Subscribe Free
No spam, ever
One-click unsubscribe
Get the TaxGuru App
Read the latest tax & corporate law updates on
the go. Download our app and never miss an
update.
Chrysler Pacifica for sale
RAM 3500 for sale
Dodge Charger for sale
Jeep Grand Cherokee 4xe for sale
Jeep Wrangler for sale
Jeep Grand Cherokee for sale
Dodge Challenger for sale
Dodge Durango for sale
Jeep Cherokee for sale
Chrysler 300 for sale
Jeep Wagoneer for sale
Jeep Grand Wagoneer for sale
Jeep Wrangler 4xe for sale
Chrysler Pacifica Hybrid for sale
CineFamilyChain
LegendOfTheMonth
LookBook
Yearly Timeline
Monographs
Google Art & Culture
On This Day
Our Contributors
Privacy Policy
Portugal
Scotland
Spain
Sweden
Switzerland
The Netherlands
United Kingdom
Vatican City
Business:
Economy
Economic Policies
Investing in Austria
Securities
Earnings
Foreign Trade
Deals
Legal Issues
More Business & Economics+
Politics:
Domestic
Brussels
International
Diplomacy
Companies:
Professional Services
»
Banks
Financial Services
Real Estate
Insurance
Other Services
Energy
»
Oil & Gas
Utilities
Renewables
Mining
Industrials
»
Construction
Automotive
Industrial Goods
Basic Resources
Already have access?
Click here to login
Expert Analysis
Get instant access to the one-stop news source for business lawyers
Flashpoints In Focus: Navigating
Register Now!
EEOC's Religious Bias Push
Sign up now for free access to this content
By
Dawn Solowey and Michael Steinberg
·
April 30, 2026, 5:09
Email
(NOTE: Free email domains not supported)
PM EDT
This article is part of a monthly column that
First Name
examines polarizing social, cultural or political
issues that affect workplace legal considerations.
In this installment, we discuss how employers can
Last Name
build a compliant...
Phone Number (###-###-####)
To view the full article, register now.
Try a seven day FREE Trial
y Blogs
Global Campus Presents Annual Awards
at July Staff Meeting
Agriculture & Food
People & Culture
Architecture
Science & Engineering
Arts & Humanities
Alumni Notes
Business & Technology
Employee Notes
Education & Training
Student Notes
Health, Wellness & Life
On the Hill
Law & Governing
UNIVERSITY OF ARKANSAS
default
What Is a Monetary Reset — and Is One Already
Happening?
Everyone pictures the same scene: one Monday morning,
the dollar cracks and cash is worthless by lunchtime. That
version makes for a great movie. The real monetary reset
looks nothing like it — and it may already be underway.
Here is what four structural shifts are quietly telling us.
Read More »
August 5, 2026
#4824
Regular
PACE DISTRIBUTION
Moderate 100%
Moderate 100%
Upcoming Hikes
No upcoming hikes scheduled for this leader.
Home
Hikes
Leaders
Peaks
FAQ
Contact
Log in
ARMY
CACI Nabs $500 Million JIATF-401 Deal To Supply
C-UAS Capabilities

--

(Your instructions) Format every line of the rows, from the very first one through the line with "Vatican City", as a numbered list with blank lines removed.

(Exercise result)
1. Subscribe Free
2. No spam, ever
3. One-click unsubscribe
4. Get the TaxGuru App
5. Read the latest tax & corporate law updates on
6. the go. Download our app and never miss an
7. update.
8. Chrysler Pacifica for sale
9. RAM 3500 for sale
10. Dodge Charger for sale
11. Jeep Grand Cherokee 4xe for sale
12. Jeep Wrangler for sale
13. Jeep Grand Cherokee for sale
14. Dodge Challenger for sale
15. Dodge Durango for sale
16. Jeep Cherokee for sale
17. Chrysler 300 for sale
18. Jeep Wagoneer for sale
19. Jeep Grand Wagoneer for sale
20. Jeep Wrangler 4xe for sale
21. Chrysler Pacifica Hybrid for sale
22. CineFamilyChain
23. LegendOfTheMonth
24. LookBook
25. Yearly Timeline
26. Monographs
27. Google Art & Culture
28. On This Day
29. Our Contributors
30. Privacy Policy
31. Portugal
32. Scotland
33. Spain
34. Sweden
35. Switzerland
36. The Netherlands
37. United Kingdom
38. Vatican City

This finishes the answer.